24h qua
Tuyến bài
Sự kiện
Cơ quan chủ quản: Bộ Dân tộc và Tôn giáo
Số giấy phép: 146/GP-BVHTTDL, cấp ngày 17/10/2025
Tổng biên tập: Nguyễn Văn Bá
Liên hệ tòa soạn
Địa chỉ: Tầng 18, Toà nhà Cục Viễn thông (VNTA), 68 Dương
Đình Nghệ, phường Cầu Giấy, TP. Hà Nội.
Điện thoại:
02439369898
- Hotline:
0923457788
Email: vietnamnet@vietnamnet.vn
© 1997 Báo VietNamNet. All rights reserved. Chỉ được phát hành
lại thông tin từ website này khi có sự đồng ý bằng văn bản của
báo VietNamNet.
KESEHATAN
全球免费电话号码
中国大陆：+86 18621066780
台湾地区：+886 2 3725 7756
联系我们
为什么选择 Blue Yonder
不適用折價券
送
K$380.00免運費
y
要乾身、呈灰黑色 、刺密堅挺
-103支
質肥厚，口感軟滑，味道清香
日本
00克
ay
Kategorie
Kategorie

REQUEST
List all lines above in which the string "thông" appears.

ANSWER FOR THE TASK
Địa chỉ: Tầng 18, Toà nhà Cục Viễn thông (VNTA), 68 Dương
lại thông tin từ website này khi có sự đồng ý bằng văn bản của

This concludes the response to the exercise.